EXERCISE A — In the biography of Paul McKeigue, copy the passage from "Paul McKeigue is" to "false flag theory." word for word.
EXERCISE B —
Answer these from the biography of Paul McKeigue:
(i) In what year did McKeigue take up his professorship at the University of Edinburgh?
(ii) What was the title of the SPM's first publication?
(iii) What role is given for Tara McCormack?

= Paul McKeigue =

Academic

Paul McKeigue is a professor of genetic epidemiology and statistical genetics at the University of Edinburgh, a post he assumed in 2007. He is a signatory to the Great Barrington Declaration. Earlier in his career, he was a professor at the London School of Hygiene & Tropical Medicine and University College Dublin.

McKeigue is a prominent member of the Working Group on Syria, Propaganda and Media (SPM). The SPM has gained attention and criticism for disputing the veracity of the use of chemical weapons in the Syrian Civil War. The first publication of the SPM, titled Doubts about "Novichoks", questioned whether Russia's secret nerve agent programme ever existed. McKeigue has allegedly been involved with ties to Russian and Syrian governments and promoting a Douma chemical attack false flag theory.

==Working Group on Syria, Propaganda and Media==

McKeigue is a member of the Working Group on Syria, Propaganda and Media (SPM). The SPM states that the group was established to "facilitate research into the areas of organised persuasive communication (including propaganda and information operations) and media coverage, with respect to the 2011-present conflict in Syria including related topics". The first publication of the SPM, titled Doubts about "Novichoks", questioned whether Russia's secret nerve agent programme ever existed.

Other members of the SPM include political scientist Tim Hayward, blogger Vanessa Beeley, former academic Piers Robinson, lecturer in International Relations Tara McCormack, and sociologist David Miller.

SOURCE DATA —
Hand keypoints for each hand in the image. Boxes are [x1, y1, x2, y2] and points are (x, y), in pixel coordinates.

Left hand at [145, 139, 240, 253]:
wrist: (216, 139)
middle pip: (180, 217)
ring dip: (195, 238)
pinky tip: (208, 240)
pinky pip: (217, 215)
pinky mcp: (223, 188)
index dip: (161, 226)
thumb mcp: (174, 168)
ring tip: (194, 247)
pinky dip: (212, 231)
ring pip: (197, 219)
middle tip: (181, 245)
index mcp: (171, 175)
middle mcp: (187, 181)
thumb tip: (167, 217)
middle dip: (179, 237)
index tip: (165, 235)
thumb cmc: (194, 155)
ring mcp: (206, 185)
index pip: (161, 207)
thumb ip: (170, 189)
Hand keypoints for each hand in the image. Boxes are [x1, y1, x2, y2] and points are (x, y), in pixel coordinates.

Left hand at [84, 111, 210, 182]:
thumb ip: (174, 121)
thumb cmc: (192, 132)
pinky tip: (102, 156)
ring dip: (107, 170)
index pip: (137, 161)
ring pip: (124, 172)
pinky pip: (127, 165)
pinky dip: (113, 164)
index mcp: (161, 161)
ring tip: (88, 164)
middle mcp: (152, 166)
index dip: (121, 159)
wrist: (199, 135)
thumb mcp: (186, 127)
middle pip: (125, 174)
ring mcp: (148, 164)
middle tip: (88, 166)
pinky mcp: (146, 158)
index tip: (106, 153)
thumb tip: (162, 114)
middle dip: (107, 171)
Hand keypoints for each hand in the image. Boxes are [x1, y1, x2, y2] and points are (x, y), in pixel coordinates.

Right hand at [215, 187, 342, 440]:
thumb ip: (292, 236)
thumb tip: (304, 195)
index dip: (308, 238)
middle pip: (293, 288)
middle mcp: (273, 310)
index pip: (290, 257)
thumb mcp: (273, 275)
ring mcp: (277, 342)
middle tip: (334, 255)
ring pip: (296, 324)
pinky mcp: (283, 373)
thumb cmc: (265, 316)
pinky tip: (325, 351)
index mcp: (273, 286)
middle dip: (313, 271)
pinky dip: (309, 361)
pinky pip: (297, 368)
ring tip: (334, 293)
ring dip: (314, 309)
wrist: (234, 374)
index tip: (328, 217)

WRITTEN REPLY A —
Paul McKeigue is a professor of genetic epidemiology and statistical genetics at the University of Edinburgh, a post he assumed in 2007. He is a signatory to the Great Barrington Declaration. Earlier in his career, he was a professor at the London School of Hygiene & Tropical Medicine and University College Dublin.

McKeigue is a prominent member of the Working Group on Syria, Propaganda and Media (SPM). The SPM has gained attention and criticism for disputing the veracity of the use of chemical weapons in the Syrian Civil War. The first publication of the SPM, titled Doubts about "Novichoks", questioned whether Russia's secret nerve agent programme ever existed. McKeigue has allegedly been involved with ties to Russian and Syrian governments and promoting a Douma chemical attack false flag theory.

WRITTEN REPLY B —
(i) 2007
(ii) Doubts about "Novichoks"
(iii) Lecturer in International Relations